Hydrothermal synthesis of NiCo-based bimetal-organic frameworks as electrode materials for supercapacitors

NiCo-based bimetal-organic frameworks (NiCo-MOF) are synthesized via a hydrothermal approach, using 4,4'-biphenyldicarboxylic acid (BPDC) as a ligand. Structural characterizations find that NiCo-MOF is composed of one-dimensional micro-nanorods and regular three-dimensional cuboids assembled by one-dimensional micronanorods , possessing a good crystalline structure, in which nickel and cobalt ions have been coordinated to the BPDC ligands. Moreover, NiCo-MOF can be stable below 300 degrees C in air. The electrochemical measurements show that GCD activation at a high current density can significantly increase the capacity of NiCo-MOF due to decreasing the charge-transfer resistance and ion diffusion impendence. The specific capacitance of NiCo-MOF reaches 990.7 F/g from 156.5 F/g at 1 A/g, and the coulombic efficiency increases to 98.0% from 77.6% after the CV-GCD activation. Activated NiCo-MOF exhibits prominent pseudocapacitive behaviors, high specific capacitances at different current densities and a good cycling stability after 1000 cycles.
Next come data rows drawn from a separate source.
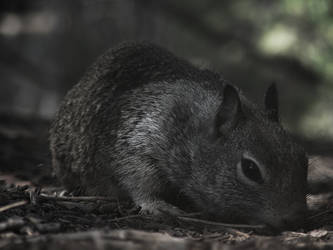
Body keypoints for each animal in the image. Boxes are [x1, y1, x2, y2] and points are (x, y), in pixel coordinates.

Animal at [50, 42, 308, 229]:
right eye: (251, 169)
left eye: (304, 160)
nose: (294, 218)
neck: (193, 130)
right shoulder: (138, 144)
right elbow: (137, 180)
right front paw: (157, 205)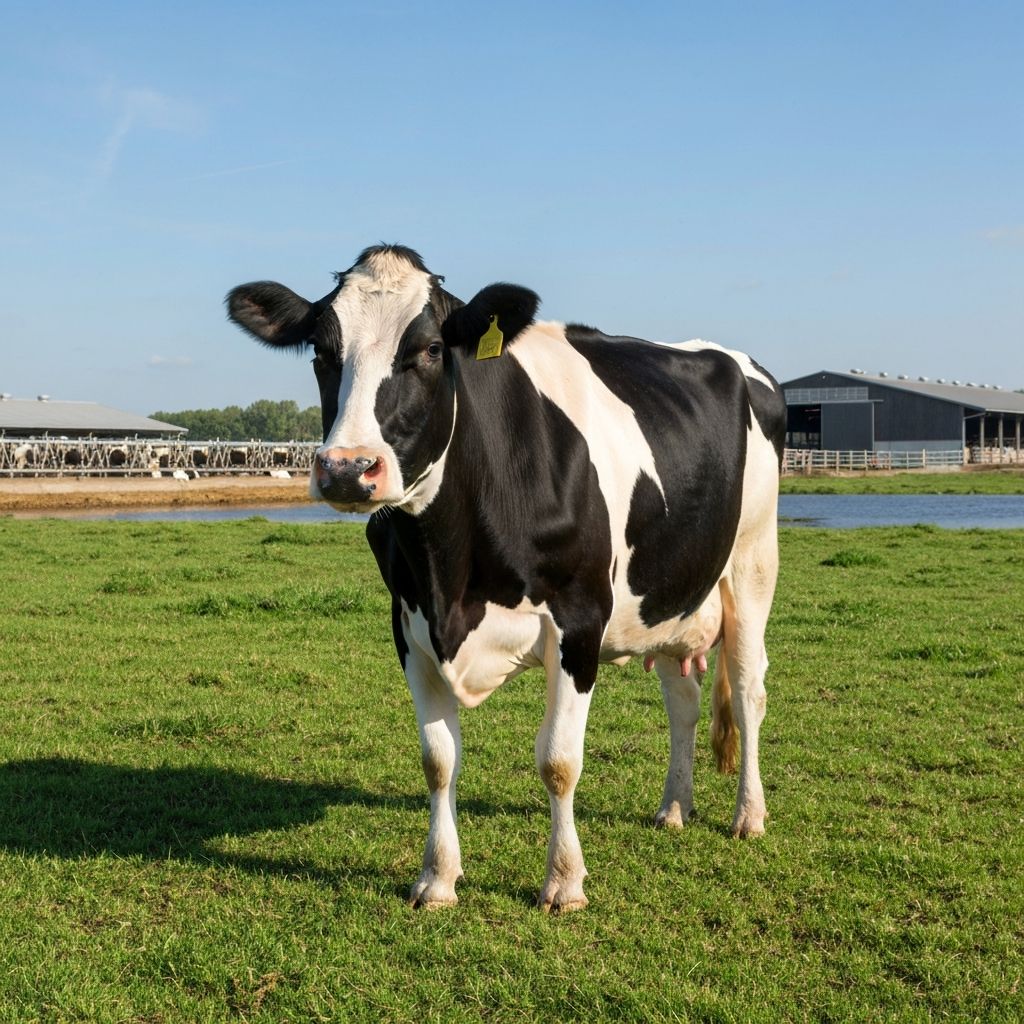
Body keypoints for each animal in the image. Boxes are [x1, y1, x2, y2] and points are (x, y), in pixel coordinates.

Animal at [226, 244, 786, 911]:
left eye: (430, 349)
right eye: (320, 351)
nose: (347, 470)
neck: (450, 574)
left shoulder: (579, 620)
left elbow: (559, 761)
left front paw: (564, 882)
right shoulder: (408, 623)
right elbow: (438, 758)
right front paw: (438, 878)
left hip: (753, 561)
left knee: (749, 689)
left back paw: (748, 816)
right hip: (674, 594)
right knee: (684, 699)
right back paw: (673, 807)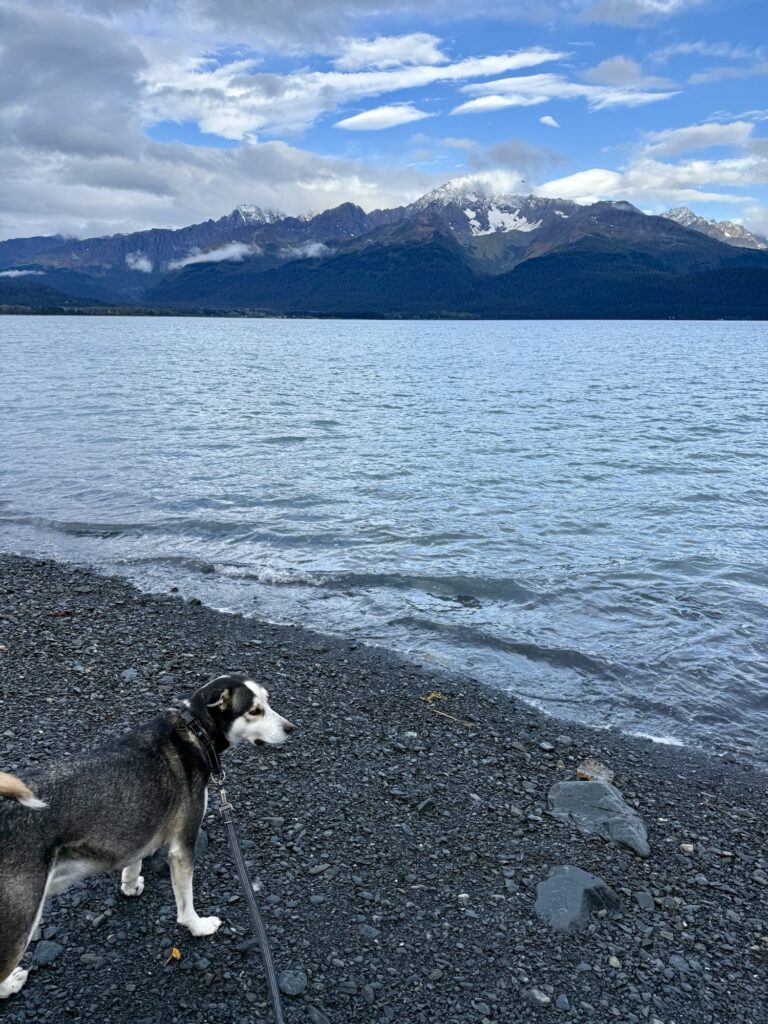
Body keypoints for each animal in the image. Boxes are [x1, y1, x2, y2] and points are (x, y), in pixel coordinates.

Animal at [0, 672, 293, 999]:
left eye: (267, 701)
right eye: (254, 711)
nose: (291, 729)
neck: (194, 729)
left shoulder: (139, 829)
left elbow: (133, 862)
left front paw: (130, 886)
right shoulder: (183, 845)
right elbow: (185, 904)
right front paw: (199, 927)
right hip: (20, 919)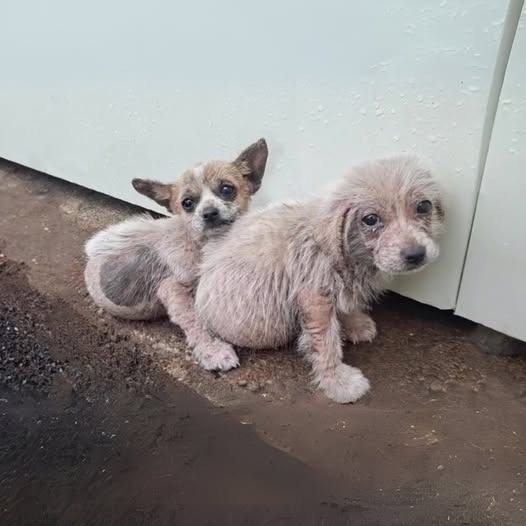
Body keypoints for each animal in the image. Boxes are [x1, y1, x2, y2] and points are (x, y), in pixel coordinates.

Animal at [86, 140, 270, 372]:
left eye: (227, 189)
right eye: (187, 203)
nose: (209, 213)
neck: (200, 245)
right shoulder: (172, 289)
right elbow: (194, 319)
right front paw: (213, 350)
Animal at [196, 157, 448, 404]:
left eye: (424, 206)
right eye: (370, 219)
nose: (416, 254)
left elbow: (348, 303)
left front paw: (356, 324)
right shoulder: (315, 300)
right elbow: (326, 343)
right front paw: (338, 382)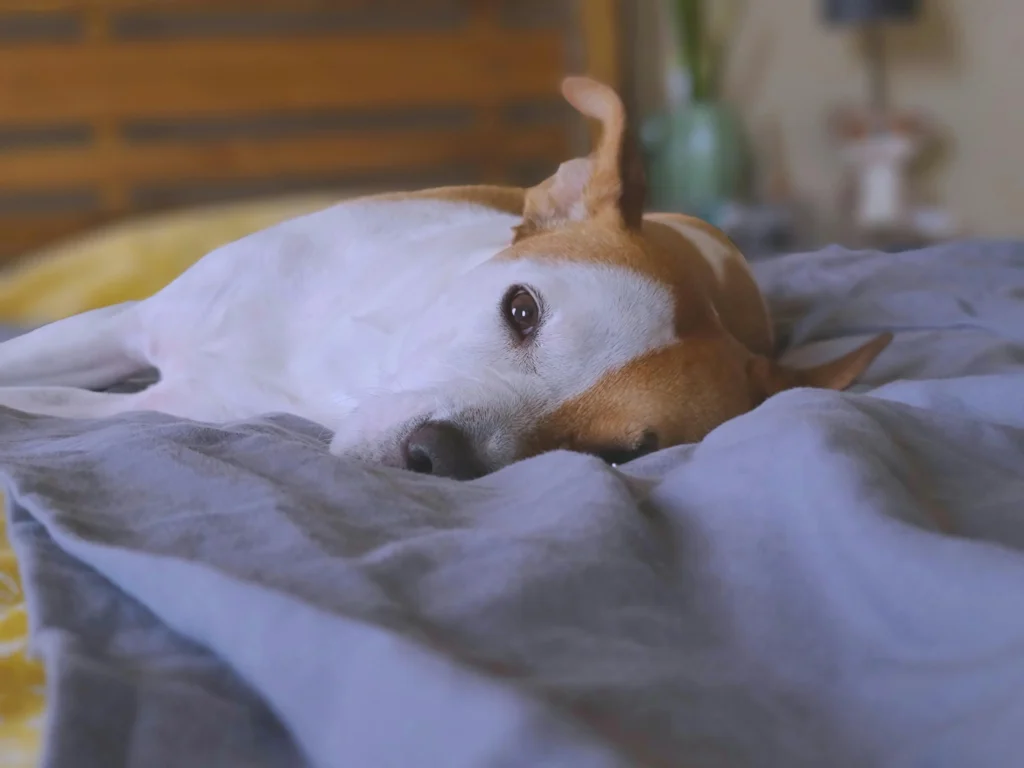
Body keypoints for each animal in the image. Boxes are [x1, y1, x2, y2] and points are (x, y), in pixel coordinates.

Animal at [0, 75, 888, 479]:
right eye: (522, 309)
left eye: (614, 456)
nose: (435, 455)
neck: (339, 365)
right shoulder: (127, 324)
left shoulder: (171, 403)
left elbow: (50, 403)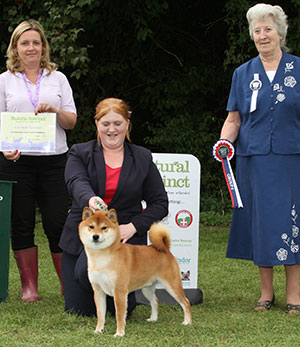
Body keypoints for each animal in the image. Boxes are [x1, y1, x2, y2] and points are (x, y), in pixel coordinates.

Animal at [79, 208, 192, 338]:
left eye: (104, 227)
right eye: (91, 227)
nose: (95, 236)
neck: (101, 258)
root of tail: (165, 249)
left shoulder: (119, 291)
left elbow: (119, 315)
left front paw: (119, 333)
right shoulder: (98, 291)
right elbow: (100, 315)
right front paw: (98, 330)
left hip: (172, 285)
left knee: (186, 302)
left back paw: (187, 322)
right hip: (147, 289)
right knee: (155, 301)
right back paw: (153, 319)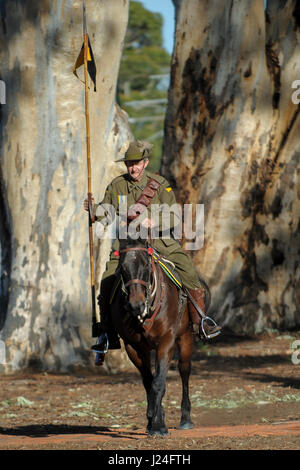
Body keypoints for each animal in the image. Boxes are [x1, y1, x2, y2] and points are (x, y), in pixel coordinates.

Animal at [109, 237, 210, 436]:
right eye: (122, 268)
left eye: (147, 266)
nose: (136, 305)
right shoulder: (134, 347)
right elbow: (149, 383)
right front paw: (153, 420)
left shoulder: (166, 341)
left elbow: (158, 383)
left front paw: (158, 426)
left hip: (185, 337)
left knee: (184, 371)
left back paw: (186, 419)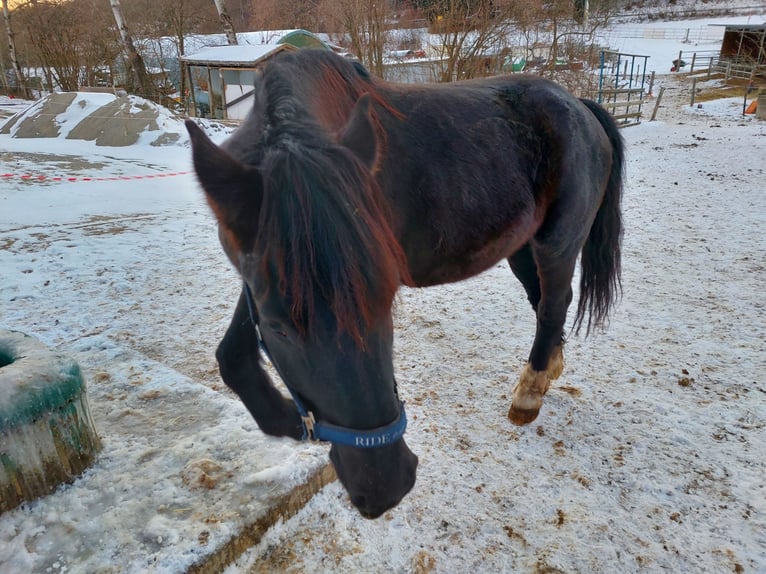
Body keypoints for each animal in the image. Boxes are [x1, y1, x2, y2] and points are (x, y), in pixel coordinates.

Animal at [186, 48, 624, 519]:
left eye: (387, 303)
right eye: (278, 327)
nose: (385, 484)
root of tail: (581, 108)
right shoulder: (257, 278)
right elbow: (233, 356)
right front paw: (288, 419)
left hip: (556, 243)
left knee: (554, 302)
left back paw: (529, 393)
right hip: (522, 248)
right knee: (544, 303)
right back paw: (549, 370)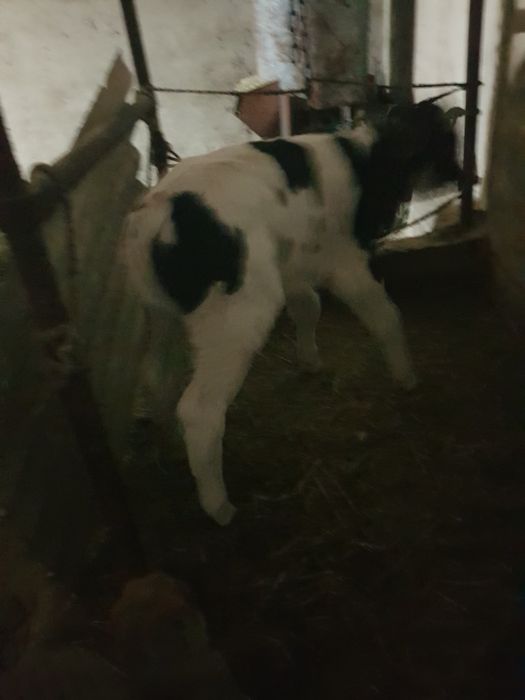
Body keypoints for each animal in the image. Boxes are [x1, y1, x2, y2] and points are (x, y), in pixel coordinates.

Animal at [122, 100, 463, 525]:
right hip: (238, 311)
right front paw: (407, 377)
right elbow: (384, 314)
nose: (463, 176)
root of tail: (161, 214)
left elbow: (308, 306)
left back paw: (168, 440)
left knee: (156, 374)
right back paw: (219, 506)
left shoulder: (294, 262)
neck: (366, 161)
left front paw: (309, 360)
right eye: (441, 141)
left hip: (161, 310)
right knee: (200, 408)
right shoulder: (345, 259)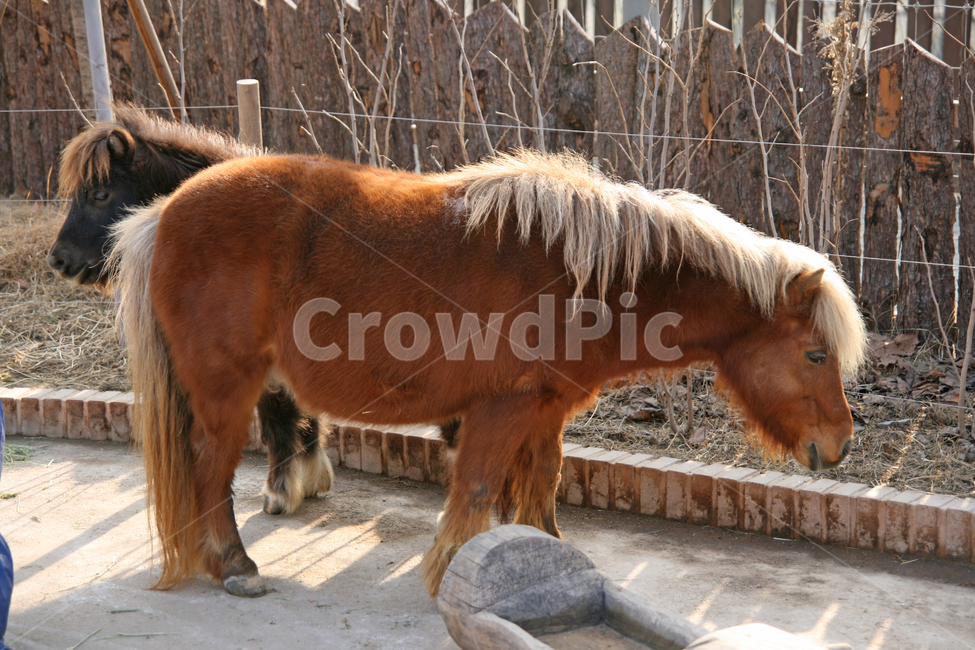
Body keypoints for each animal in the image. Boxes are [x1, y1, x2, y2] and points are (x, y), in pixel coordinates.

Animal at [109, 149, 867, 599]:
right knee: (211, 470)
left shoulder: (542, 410)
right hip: (225, 392)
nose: (838, 444)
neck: (580, 275)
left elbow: (538, 488)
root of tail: (163, 213)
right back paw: (234, 565)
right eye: (815, 355)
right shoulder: (502, 409)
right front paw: (451, 569)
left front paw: (543, 559)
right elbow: (476, 490)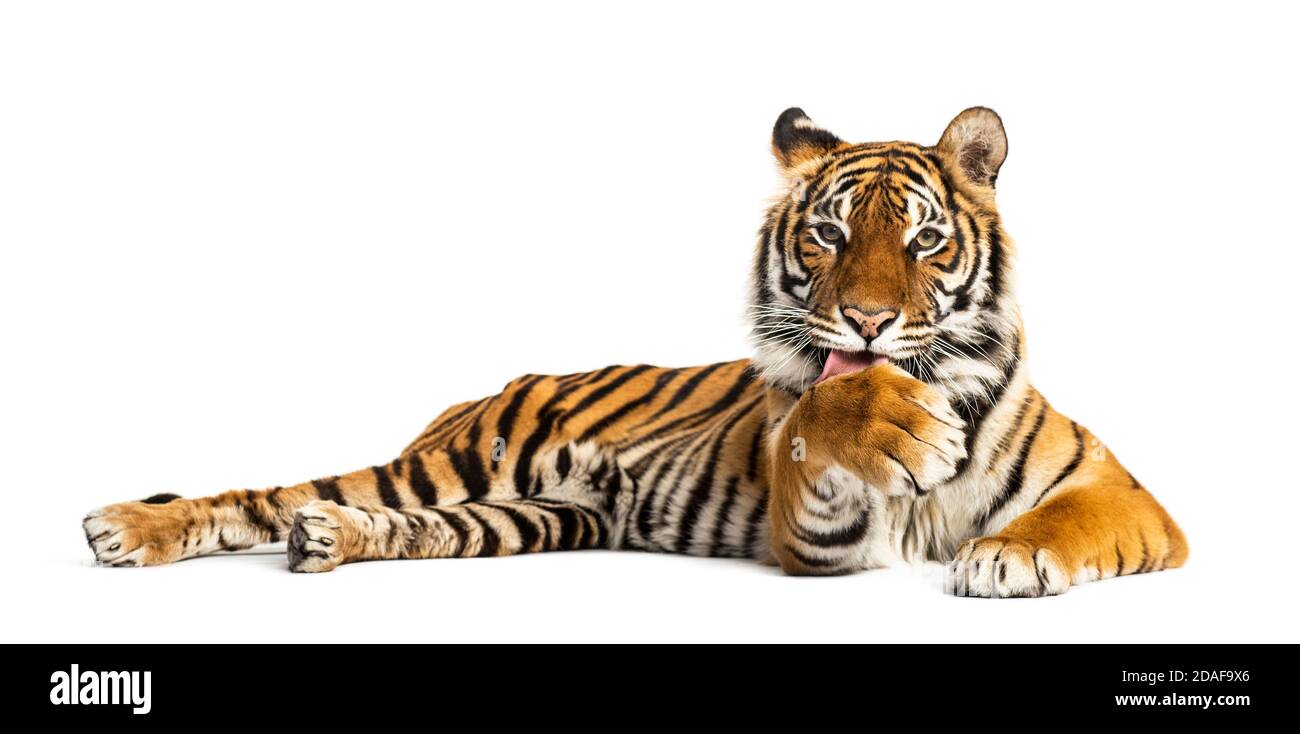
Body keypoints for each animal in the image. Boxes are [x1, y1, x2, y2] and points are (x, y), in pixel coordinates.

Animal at [83, 107, 1187, 597]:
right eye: (828, 235)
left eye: (924, 241)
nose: (868, 321)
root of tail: (476, 396)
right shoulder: (820, 537)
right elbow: (823, 418)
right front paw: (876, 416)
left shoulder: (1127, 495)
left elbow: (1071, 519)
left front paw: (1004, 553)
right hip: (455, 463)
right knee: (268, 494)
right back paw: (128, 527)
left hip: (539, 514)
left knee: (385, 522)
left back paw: (328, 541)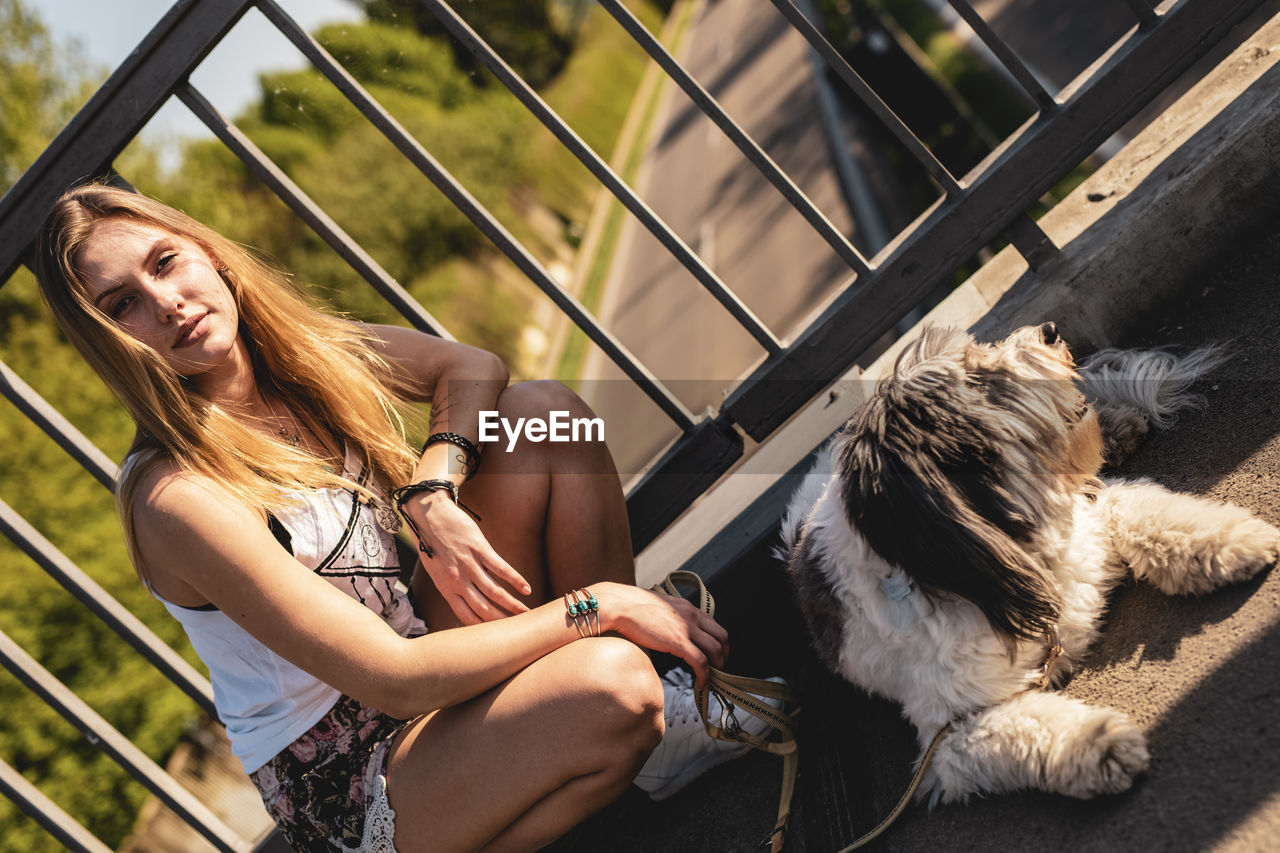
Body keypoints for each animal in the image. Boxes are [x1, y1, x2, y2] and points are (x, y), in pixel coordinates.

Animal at [778, 322, 1280, 799]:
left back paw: (1119, 425)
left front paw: (1228, 541)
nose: (1049, 331)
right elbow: (1023, 729)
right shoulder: (948, 735)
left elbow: (1146, 513)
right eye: (979, 378)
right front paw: (1097, 744)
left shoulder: (1090, 522)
The capacity of NiCo-MOF is up to 405.0 F/g when the current density increases to 20 A/g, and remains 553.2 F/g at 1 A/g after 3000 cycles. Compared with monometallic Ni-MOF and Co-MOF, bimetallic NiCo-MOF possesses a much higher capacity at different current densities due to the lower intrinsic resistance, charge-transfer resistance and ion diffusion impendence.